The cumulative effects of the abovementioned sections of the Act are that, to the extent that the municipality has proved its claim against the insolvent estate for the municipal debt relating to the property in respect of the two year period preceding the date of sequestration of the relevant estate, and the period between the sequestration and the transfer of the property, and –

  • the proceeds of the sale of the property were not sufficient to cover that claim, the municipality will be liable for that municipal debt; or
  • the proceeds of the sale of the property were sufficient to cover that claim, then the municipality’s claim will be settled out of such proceeds.[1]

To the extent that the municipality has not proved its claim against the insolvent estate for any outstanding municipal debt relating to that property (which is not limited to that municipal debt accrued over the period of two years preceding the sequestration) within three months from the conclusion of the second meeting of creditors of the estate, and before the date upon which the trustee of that estate submitted to the Master a plan of distribution in that estate, then the municipality shall not be entitled to share in the distribution of assets brought up for distribution in that plan, except with leave of the Court or the Master.

In circumstances where the municipality has not proved its claim within the aforementioned prescribed time limits, and condonation for that delay is not granted by the Master or the Court, then it appears that the municipality will not have a claim for outstanding municipal debt against the new owner of the property.

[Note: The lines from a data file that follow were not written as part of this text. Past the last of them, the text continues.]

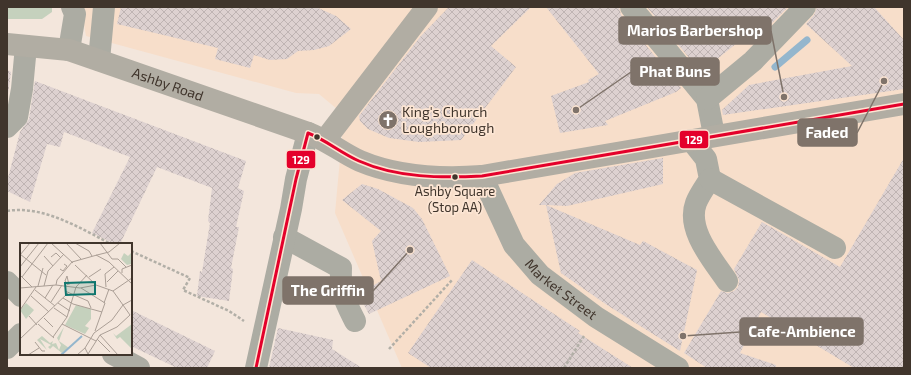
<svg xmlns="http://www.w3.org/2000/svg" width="911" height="375" font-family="'Exo 2',sans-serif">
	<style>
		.built { fill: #f7deca }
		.green { fill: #c5d1bd }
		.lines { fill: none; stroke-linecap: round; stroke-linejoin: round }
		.stream { stroke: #94b6cd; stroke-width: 7 }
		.building { fill: url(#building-cross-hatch) }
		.path { stroke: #b2afa7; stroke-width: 2.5; stroke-dasharray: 3 2; stroke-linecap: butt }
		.minor { stroke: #acaca3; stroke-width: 22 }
		.major { stroke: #b1ada3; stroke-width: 22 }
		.bus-1-casing { stroke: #fce5d3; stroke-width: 6 }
		.bus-1 { stroke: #e4002b; stroke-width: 3 }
		.bus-dot { fill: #40352c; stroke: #fce5d3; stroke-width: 1.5 }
		.labels { text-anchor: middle; stroke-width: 3.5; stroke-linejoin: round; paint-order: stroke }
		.bus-label { font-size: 13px; fill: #40352c; stroke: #fce5d3 }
		.street-label { font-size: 14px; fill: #40352c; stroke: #fce5d3 }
		.poi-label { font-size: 14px; fill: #40352c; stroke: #fce5d3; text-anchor: start }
		.inset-river { fill: none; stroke: #94b6cd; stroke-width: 2 }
		.inset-road { fill: none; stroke: #ab9f96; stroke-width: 1 }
		.view { fill: #0f766e; fill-opacity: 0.15; stroke: #0f766e; stroke-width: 2 }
		.inset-edge { fill: none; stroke: #40352c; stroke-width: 2 }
		.leader { fill: none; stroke: #7f736a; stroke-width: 1.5 }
		.callout-dot { fill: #7f736a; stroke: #fce5d3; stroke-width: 1.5 }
		.callout { fill: #7f736a; stroke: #7f736a; stroke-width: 1.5 }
		.callout-label { font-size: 15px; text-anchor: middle; font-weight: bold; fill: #fff }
		.line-badge { stroke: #fce5d3; stroke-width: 1.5 }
		.badge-label { font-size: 11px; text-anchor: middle; font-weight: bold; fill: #fff }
	</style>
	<defs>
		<pattern id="building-cross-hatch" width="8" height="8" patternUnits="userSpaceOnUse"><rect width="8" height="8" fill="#ddd1d0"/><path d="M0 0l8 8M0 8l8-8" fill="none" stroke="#bfb4b3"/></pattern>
	</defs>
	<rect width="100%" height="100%" fill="#f3e6dc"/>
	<path class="built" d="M81,7H904V368H402L335,213L342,137L337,109L319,94L296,93L86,36Z"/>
	<path class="green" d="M7,7H52V12L42,19H7Z"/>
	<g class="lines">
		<path class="stream" d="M775,67L807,40"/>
	</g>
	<g class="building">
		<path d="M121,7H316L336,16L351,29L329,46L314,50L298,51L287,59L270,60L254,55L250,68L215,59L218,48L117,24Z"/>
		<path d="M449,7H531L491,46L516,67L461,140L419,142L389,138L368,129L360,121L359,116L420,37Z"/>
		<path d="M546,7H619L621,15L681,88L676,92L605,121L608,125L560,133L551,96L589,82L588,80L599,74Z"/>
		<path d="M647,7H788L767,28L762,23L701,72Z"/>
		<path d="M817,7H874L904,40V89L723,115L722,110L749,85L852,66L806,24L814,15Z"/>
		<path d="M7,70L11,72L7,102Z"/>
		<path d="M35,81L246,161L238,188L244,191L236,227H239L231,268L233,269L229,301L197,296L200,271L202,272L210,223L208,221L212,188L157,167L120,244H115L92,233L130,157L64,132L60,147L47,144L30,202L7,191V182L20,132L29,119Z"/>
		<path d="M663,158V184L567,206L546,205L640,245L643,241L697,270L680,351L607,305L561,273L546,205H539L557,184L575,173Z"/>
		<path d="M904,158V368H854L761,312L740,353L776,365V368H707L684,353L721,291L728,293L734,291L738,287L739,280L734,269L762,222L840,267Z"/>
		<path d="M362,184L378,189L413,208L422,219L450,276L369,314L358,294L381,281L372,241L381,231L342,200Z"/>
		<path d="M472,260L580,331L578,333L633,368H431L408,353Z"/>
		<path d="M131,310L215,351L207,368H177L131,346Z"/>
		<path d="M278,328L333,340L332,349L362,368H269Z"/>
	</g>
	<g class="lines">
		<g class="path">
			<path d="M7,211C43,205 80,228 111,244"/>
			<path d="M131,251L190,278L183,290L229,311L244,321"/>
			<path d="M389,349L452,280"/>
			<path d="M564,368L584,336"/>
		</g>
		<g class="minor">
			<path d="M631,7L707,99L714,135"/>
			<path d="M69,50L75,14L72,7"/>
			<path d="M99,60L104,7"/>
			<path d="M707,99L753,61L805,7"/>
			<path d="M7,127L17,117L22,89L26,46"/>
			<path d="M691,140L706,159L710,179C705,187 699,195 696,203C686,230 713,260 727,281"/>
			<path id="s1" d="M482,176L514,245L540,275L596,317L678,368"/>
			<path d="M710,179L835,248"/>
			<path d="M284,237L341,268C340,293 344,299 355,321"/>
			<path d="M7,282L21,296"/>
			<path d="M7,348L21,334"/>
			<path d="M113,354L139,368"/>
			<path d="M256,368L291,209L296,179L308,133"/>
		</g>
		<g class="major">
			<path id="s2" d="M7,44L69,50L308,133C327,140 342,153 360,161C398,177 441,179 482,176L904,104"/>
			<path d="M325,140L427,7"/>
		</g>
		<g class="bus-1-casing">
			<path id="bus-1" d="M256,368L296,179L308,133C326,140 341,153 359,161C397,178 441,178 482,176L904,104"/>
		</g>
		<use href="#bus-1" class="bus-1"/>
	</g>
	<defs>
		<g id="church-disc" transform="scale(1)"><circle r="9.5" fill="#7f736a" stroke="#fce5d3"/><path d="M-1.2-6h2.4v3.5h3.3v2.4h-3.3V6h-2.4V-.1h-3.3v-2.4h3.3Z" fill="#fff"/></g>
	</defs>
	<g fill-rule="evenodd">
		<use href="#church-disc" x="388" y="120"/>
	</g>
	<g class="bus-dot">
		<circle cx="317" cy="137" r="3.5"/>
		<circle cx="455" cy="177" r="3.5"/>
	</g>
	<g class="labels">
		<g class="bus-label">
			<text x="455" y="196">Ashby Square<tspan x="455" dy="16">(Stop AA)</tspan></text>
		</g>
		<g class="street-label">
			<text dy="5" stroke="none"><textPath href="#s2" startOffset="167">Ashby Road</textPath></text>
			<text dy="5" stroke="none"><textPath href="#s1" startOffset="141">Market Street</textPath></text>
		</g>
		<g class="poi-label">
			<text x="402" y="117">King's Church<tspan x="402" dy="16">Loughborough</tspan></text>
		</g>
	</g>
	<g transform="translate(20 243)">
		<rect width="112" height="112" fill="#f3e6dc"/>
		<path d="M6,60L14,67L6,76L0,67ZM56,62L71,66V76L65,83L69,85L65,91L45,82ZM112,81V106L100,94L97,96L93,90L96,93Z" fill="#c5d1bd"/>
		<path d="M44,84L39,98L49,105L42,110L33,103L30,106L28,104L31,102L20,96L27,107L17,97L22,93L30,100L33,98L32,101L36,100L39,107L41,102L37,95Z" fill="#c5d1bd"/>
		<path d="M104,10L108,13L111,10V21L107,22L101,16Z" fill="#c5d1bd"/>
		<path class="inset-river" d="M41,112L62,93"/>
		<path class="inset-road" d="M31,0L53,20M46,0L61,16M55,0L69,8L72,13M80,0L92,16H98L106,24M0,11L26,32M0,12L10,0M76,12L89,19L112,41M77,12L89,9L100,0M24,13L33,23M31,14L36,10L41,15M52,19L77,12M0,24L19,0M40,26L43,28L47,23L44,21M102,30V26L112,22M0,32L12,44M2,34L28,0M69,34L81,26M87,39L98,28M36,42L37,37L52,19M48,42L45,38L47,33L49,42M76,42L93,48M18,43L23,25M24,43L28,28L44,11M56,44L67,32M86,44L85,31L94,24M0,45L36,42L60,45L76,42L55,22M61,45L85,60L75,88M15,47L35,63M45,48L68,58L71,65M93,48L103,62L112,57M93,48L112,35M11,53L29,69M25,55L33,42M43,55L53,61L82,69M31,59L42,42M38,60L50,68M84,60L89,46M34,65L47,74M0,67L16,44M9,73L17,82M24,75L33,84M18,81L34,95M42,81L76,98M80,92L98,112M33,94L47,74L56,44M0,96L49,49M77,96L90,109M15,99L22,108H25M8,112L19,105M57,112L65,105L74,90L92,77L103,62L110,72L97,84L80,92L68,111L65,105"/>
		<path class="view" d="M75,39V51L46,52L45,40Z"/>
		<rect width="112" height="112" class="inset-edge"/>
	</g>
	<path class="leader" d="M784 97L771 31M576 110L631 72M884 81L857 133M410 250L373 291M683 336L740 332"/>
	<g class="callout-dot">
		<circle cx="784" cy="97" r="4"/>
		<circle cx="576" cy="110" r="4"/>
		<circle cx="884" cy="81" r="4"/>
		<circle cx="410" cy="250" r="4"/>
		<circle cx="683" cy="336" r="4"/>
	</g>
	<g class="callout">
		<rect x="619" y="17" width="152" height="27" rx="4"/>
		<rect x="631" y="58" width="88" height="27" rx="4"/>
		<rect x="798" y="119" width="59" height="27" rx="4"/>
		<rect x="283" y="277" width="90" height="27" rx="4"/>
		<rect x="740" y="318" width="123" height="27" rx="4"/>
	</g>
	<g class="callout-label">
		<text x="695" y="36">Marios Barbershop</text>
		<text x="675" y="77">Phat Buns</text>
		<text x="827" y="138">Faded</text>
		<text x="328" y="296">The Griffin</text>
		<text x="802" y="337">Cafe-Ambience</text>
	</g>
	<g class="line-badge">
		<rect x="679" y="130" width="30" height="19" rx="4" fill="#e4002b"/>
		<rect x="286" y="150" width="30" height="19" rx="4" fill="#e4002b"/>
	</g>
	<g class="badge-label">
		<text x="694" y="144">129</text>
		<text x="301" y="164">129</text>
	</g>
	<rect width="911" height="375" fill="none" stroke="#40352c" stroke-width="16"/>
</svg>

Further, section 95(2) of the Act creates a right for the trustee to cause the proceeds of the sale to be kept in the Guardian’s Fund, should he suspect that, inter alia, there are outstanding municipal debts in relation thereto. If the trustee does so deposit the proceeds with the Master for safekeeping in the Guardian’s Fund as aforesaid, it would appear that the creditor (being the municipality in this case) is only entitled to satisfaction of its relevant claim if it makes an application to the Master within one year in accordance with the section. This provision may minimise the risk for the purchaser in that the municipality’s claim to any such proceeds set aside in terms of this section would expire after a year.

CONCLUSION

Therefore, in circumstances where an immovable property in question is sold out of an insolvent estate, the risks created by the Mitchell judgment for the purchaser are at best mitigated, but not excluded, by the aforementioned sections of the Insolvency Act.